# Problem to solve
Repeat the lines below word for word, from the very first one down through the line reading "Here: h=4 m=49".

(Data entries)
──────────────────────────────
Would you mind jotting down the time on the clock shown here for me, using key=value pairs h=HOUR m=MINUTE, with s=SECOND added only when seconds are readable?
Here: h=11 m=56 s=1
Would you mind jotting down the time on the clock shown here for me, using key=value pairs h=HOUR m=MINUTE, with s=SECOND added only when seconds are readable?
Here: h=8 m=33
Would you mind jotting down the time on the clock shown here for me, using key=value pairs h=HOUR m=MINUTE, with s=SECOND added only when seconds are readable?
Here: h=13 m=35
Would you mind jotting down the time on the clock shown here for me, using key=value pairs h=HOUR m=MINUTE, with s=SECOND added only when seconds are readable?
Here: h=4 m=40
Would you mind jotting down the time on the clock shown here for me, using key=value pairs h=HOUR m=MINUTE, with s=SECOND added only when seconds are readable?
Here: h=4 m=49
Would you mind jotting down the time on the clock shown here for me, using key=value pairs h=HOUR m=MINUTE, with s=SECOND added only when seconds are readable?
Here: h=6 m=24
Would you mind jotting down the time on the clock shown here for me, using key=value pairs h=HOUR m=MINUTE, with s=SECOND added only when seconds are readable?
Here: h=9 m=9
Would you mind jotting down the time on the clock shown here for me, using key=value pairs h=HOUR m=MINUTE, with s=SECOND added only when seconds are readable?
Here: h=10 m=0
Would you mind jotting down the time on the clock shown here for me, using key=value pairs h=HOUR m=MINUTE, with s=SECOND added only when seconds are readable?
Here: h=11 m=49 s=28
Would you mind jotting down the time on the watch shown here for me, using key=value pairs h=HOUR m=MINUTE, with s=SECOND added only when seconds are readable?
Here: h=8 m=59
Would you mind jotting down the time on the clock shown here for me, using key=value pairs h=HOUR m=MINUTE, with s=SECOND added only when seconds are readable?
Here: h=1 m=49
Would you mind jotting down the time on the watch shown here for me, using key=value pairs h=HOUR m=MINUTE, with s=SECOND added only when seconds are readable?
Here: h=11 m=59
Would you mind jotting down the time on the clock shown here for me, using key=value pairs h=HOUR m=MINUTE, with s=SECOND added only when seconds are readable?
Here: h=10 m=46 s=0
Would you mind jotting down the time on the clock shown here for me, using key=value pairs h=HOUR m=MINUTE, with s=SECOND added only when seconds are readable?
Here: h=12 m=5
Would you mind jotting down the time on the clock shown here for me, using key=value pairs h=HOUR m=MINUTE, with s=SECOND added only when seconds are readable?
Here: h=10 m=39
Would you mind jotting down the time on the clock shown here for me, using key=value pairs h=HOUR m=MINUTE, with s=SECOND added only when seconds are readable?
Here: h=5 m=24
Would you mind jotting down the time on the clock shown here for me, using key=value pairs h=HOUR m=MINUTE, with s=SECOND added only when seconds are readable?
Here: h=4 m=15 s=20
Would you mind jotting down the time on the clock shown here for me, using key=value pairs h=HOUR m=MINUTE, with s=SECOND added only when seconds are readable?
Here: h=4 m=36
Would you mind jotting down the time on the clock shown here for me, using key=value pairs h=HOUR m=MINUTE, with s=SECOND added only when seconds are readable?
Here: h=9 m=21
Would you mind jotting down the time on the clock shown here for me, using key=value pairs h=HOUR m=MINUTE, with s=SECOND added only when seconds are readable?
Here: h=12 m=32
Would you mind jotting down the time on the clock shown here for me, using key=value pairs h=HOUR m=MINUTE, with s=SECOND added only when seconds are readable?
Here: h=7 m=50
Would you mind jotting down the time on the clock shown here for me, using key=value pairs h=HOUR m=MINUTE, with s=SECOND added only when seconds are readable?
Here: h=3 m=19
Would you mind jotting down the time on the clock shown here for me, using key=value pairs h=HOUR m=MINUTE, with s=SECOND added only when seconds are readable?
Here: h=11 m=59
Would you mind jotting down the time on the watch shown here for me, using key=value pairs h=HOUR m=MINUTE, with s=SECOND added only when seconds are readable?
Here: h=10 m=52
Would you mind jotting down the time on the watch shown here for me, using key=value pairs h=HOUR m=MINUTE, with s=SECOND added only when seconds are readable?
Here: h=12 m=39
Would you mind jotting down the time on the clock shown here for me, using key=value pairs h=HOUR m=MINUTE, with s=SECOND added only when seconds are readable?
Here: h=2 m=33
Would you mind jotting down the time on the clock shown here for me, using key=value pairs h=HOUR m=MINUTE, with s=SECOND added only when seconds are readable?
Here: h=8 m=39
──────────────────────────────
# Answer to the problem
Would you mind jotting down the time on the clock shown here for me, using key=value pairs h=HOUR m=MINUTE, with s=SECOND added only when seconds are readable?
Here: h=11 m=56 s=1
Would you mind jotting down the time on the clock shown here for me, using key=value pairs h=HOUR m=MINUTE, with s=SECOND added only when seconds are readable?
Here: h=8 m=33
Would you mind jotting down the time on the clock shown here for me, using key=value pairs h=HOUR m=MINUTE, with s=SECOND added only when seconds are readable?
Here: h=13 m=35
Would you mind jotting down the time on the clock shown here for me, using key=value pairs h=HOUR m=MINUTE, with s=SECOND added only when seconds are readable?
Here: h=4 m=40
Would you mind jotting down the time on the clock shown here for me, using key=value pairs h=HOUR m=MINUTE, with s=SECOND added only when seconds are readable?
Here: h=4 m=49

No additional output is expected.